With the holidays approaching, specifically Thanksgiving, many of my childhood memories from home are flooding back. Obviously, Christmas brings everyone a different type of nostalgia, but for me and my family, Thanksgiving brings us this feeling.
Beyond the actual feast of Thanksgiving, my memory is filled with gratitude lists, laughter until crying with my family at the table, playing card games with my grandparents, and the endless reminiscing of past seasons.
Starting when I was just 10 years old, my mom would come into my room every night on the first of November and make me start a list of what I was grateful for that year. My brother, her, my dad, and I would all add one thing to this list each night of November leading up to Thanksgiving.
At first, my list consisted of surface-level ideas; I would write how grateful I was for my family and friends. As I got older, I developed my gratitude list into something more meaningful, not that family and friends aren’t too.
I was starting to recognize how grateful I was for how thoughtful my dad was and how well he listened and paid attention to detail. I would write how grateful I was for my mom’s passionate voice and her ability to stand up to anyone. I’d write how grateful I was for my brother and his fearless personality.

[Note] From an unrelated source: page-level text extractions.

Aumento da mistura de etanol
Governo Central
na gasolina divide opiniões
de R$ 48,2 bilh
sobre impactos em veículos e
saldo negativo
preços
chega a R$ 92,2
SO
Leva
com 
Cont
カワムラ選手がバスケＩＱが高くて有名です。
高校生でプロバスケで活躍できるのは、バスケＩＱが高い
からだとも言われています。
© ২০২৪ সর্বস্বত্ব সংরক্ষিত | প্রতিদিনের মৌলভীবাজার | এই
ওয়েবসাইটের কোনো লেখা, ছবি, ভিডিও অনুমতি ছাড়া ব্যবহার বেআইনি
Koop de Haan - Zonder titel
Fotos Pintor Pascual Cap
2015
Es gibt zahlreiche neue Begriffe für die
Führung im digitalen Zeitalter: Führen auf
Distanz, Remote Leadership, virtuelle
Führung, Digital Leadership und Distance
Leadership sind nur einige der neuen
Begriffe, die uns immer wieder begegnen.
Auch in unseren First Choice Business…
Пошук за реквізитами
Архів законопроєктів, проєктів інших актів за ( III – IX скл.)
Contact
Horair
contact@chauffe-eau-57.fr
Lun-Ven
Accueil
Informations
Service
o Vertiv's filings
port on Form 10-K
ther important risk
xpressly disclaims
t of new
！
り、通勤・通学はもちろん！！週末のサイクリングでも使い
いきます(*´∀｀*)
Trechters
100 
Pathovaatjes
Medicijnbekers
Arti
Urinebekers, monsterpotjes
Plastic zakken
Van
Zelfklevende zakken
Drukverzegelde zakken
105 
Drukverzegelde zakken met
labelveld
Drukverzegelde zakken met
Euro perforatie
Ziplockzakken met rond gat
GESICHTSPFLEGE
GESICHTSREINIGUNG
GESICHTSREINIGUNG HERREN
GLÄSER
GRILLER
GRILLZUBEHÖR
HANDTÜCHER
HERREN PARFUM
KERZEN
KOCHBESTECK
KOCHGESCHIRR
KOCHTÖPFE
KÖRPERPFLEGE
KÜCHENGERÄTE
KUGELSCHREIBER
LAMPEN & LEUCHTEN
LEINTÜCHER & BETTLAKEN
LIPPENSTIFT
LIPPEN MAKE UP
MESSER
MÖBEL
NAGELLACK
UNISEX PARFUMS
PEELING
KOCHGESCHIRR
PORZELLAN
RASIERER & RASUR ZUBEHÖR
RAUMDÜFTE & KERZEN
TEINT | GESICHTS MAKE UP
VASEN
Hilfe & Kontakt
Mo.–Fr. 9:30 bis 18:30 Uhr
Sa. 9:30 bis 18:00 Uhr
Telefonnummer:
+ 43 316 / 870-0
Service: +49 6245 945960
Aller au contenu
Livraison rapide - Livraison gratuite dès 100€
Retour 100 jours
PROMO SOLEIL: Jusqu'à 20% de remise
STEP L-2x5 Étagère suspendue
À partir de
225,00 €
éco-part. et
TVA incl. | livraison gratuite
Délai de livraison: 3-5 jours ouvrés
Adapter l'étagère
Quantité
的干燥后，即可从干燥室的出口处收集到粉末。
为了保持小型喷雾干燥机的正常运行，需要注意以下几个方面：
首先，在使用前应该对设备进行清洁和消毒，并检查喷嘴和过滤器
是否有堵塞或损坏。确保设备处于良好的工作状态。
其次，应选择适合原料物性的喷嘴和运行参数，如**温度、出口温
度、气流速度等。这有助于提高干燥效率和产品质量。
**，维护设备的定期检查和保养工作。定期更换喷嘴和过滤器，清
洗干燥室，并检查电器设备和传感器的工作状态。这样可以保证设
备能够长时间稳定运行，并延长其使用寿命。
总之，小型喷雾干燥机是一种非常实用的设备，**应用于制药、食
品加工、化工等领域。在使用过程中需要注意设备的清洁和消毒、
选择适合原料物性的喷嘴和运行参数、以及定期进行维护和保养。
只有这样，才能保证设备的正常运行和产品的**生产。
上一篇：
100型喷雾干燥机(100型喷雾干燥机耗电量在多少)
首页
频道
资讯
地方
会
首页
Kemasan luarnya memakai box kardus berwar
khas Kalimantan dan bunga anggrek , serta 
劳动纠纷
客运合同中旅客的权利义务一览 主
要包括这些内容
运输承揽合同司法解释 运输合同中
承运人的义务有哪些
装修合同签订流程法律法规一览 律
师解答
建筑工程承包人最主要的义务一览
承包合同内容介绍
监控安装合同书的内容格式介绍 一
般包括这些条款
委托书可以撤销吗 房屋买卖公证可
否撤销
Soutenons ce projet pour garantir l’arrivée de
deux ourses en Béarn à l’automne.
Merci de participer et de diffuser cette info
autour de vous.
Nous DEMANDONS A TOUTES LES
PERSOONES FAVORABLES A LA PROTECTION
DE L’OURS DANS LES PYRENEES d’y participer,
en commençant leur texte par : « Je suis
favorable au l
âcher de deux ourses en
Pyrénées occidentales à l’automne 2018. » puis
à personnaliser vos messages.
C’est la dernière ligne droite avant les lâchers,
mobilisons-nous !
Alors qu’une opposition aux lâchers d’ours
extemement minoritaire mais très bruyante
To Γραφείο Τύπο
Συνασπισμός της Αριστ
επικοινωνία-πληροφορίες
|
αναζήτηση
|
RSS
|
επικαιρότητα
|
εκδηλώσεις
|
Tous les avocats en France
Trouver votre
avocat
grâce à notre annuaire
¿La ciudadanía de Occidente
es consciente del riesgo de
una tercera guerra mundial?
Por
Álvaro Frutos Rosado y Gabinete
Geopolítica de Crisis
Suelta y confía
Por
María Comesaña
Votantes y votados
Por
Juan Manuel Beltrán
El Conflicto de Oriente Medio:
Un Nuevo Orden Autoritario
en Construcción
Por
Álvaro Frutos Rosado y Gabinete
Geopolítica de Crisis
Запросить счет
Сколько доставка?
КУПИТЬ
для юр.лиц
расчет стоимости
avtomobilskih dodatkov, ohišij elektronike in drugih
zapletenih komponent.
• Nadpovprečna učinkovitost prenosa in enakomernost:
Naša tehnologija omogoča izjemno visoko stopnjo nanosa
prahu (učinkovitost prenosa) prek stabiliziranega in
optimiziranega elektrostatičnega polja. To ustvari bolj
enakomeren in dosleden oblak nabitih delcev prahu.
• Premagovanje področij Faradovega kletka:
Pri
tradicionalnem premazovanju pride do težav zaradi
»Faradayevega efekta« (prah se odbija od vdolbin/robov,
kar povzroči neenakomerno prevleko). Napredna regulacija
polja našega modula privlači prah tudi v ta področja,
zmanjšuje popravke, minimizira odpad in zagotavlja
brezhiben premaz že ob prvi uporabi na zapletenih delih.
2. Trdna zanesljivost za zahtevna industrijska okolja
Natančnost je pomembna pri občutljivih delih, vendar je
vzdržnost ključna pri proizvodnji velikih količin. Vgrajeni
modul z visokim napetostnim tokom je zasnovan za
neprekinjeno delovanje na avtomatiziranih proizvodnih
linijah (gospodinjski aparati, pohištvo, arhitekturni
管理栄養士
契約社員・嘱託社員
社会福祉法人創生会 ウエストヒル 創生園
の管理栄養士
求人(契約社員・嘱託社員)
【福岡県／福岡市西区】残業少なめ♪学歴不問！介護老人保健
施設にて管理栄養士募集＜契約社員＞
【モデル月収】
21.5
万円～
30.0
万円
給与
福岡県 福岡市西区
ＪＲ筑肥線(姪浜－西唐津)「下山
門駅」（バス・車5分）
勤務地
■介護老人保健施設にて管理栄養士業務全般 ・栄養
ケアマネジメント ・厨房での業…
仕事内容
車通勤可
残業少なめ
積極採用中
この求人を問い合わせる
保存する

Creating these gratitude lists opened up my eyes and made me realize gratitude is more than just a singular person, place, or thing. It is much deeper than that.
As our lives get more complicated, loud, messy, and overwhelming, gratitude is one of the few things that can ground you. I know writing down what you’re grateful for seems a little cliché, but it is truly the simplest way to feel present, confident, and more connected to your own life. I am forever grateful my mom made me do this from the beginning.
Obviously, college is four years full of moments that pull you in a million different directions. These moments make it easy to get caught up in the comparison game: who got the better grade, who has the better relationship, who got the best internship. I believe writing down what you are grateful for interrupts this spiral.
Even just writing down three small things each day. It could be as simple as a professor explaining a topic more clearly, your roommate taking out your trash just because, or one of the many students on campus who hold the door for you. Writing these down or even just expressing that you’re grateful for these things in some type of way shifts your focus from what you don’t have to what you already do.
So, thank you, Mom, for making me write something I am grateful for each night in November. It is now something I can write about being grateful for on my new gratitude list.